In 1989, in the wake of the infamous “Primitivism” show at MOMA, curator Jean-Hubert Martin set out to create a show that counteracted ethnocentric practices within the contemporary art world as a replacement for the format of the traditional Paris Biennial. (Buchloh 158) This exhibition sought to correct the problem of “one hundred percent of exhibitions ignoring 80 percent of the earth.” He did this in his show, Magiciens de la Terre, exhibited at the Centre Georges Pompidou and the Grande Halle at the Parc de la Villette.

Martin’s show worked to confront problems presented by several exhibitions that perpetuated a colonialist mentality, the most recent being the aforementioned show, “Primitivism” in 20th Century Art: Affinity of the Tribal and the Modern held at the Museum of Modern Art, New York. Many critics condemned “Primitivism”, as it fell into a similar Modernist trap of providing only a pure aesthetization of the work of native cultures. “Primitivism” stated that it was only interested in displaying tribal works that influenced Modern artists and studying how this phenomenon functioned within the Modernist discourse. Many of the tribal works were presented vis-à-vis Modernist works when little or no historical evidence of these works drawing inspiration from specific “primitive” works or, in some cases, even a “primitive” idiom. (Varnedoe 13)

In addition to the “Primitivism” show, Magiciens de la Terre worked with the 1931 show, L’Exposition Coloniale as a counter-reference point. This exhibition was organized in a typical colonial fashion, to show the economic and moral superiority of the French country, and the products of the grateful colonized. The souvenir medal from the exhibition speaks volumes. The bas-relief features a Western woman on the right (A personification of France with references to allegorical representations of Liberty, Truth, or Wisdom) outstretching her arm to gently comfort and protect her smiling representations of ethnic stereotypes. This exhibition is covered within the Magiciens catalog, where this show’s colonialist ideology is explained. This show served as a definition of what Magiciens was not.

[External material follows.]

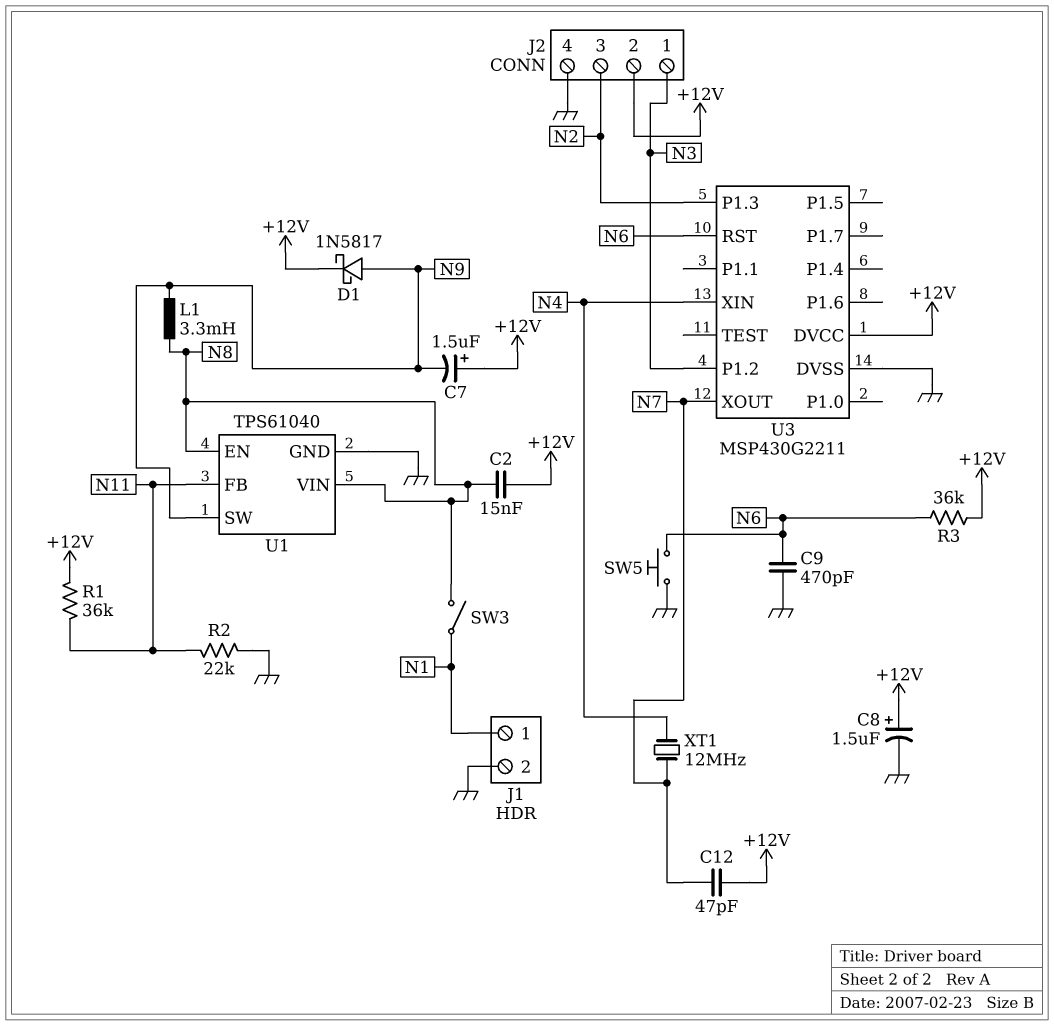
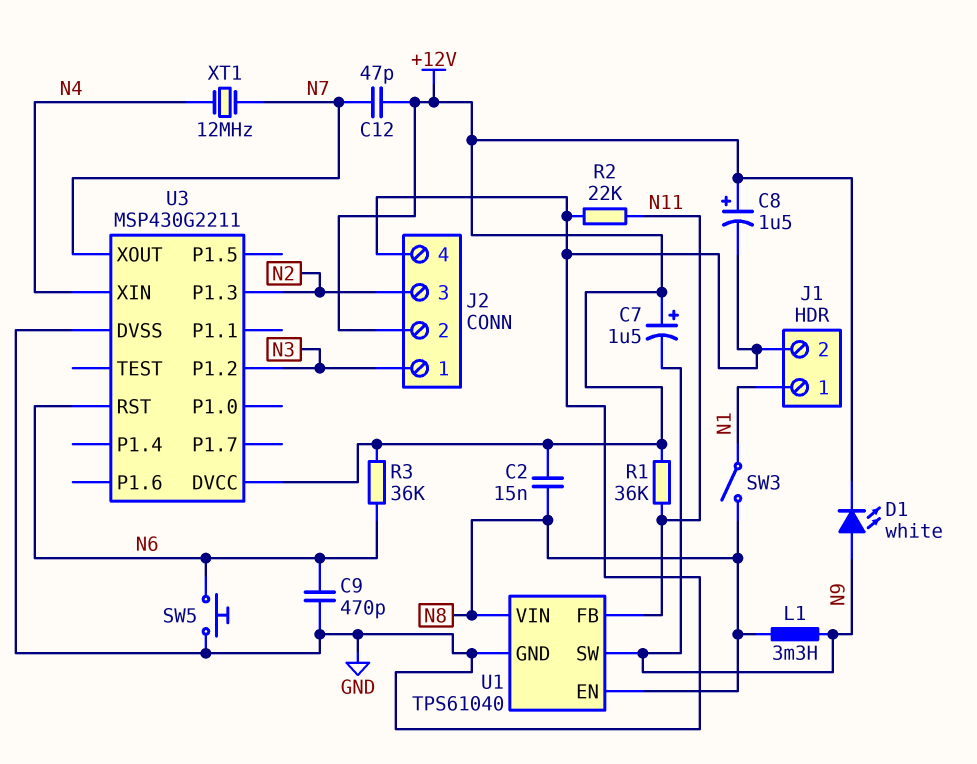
D1: schottky 1N5817 (A N9, K +12V) -> LED white (A N9, K +12V)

Although Magiciens served to counteract the ideology expressed in the two shows, Magiciens was also meant to resolve some long-standing problems of the format of the Paris Biennial. In years past, the French curatorial team would select the countries to be exhibited, and representatives from the respective countries would select artists that they deemed the greatest artistic talents of their nation. This method failed as many of the non-Western artists selected were second-rate practitioners (in style and content) of artistic movements that originated in the West. It was felt that these artists were not exemplary of the diversity of human cultures, and their work only strengthened Western hegemony.

With the failings of these previous shows in mind, Martin organized Magiciens by selecting one hundred artists from around the world: fifty from the so-called “centers” of the world (the United States and Western Europe) and fifty from the “margins” (Africa, Latin America, Asia, and Australia). No specific criteria were set up for the selection of the individual works in the show as long as this numerical ratio was maintained. When selecting artists from outside the Western tradition, the curator claimed to choose artists according to their artworks’ “visual and sensual experiences.” Martin explains:

I want to play the role of someone who uses artistic intuition alone to select objects which come from totally different cultures, … But obviously, I also want to incorporate into that process the critical thinking which contemporary anthropology provides on the problem of ethnocentrism, the relativity of culture, and intercultural relations. (Buchloh 122-133)

In an interview with Benjamin H. D. Buchloh he acknowledged this method had inherent flaws, but also noted that any methodological framework for the selection of works will make similar mistakes. Martin felt that the inclusion of the fifty non-Western artists would begin to facilitate a change starts de-centering notions of an artistic center(s) within the Western tradition of art practice.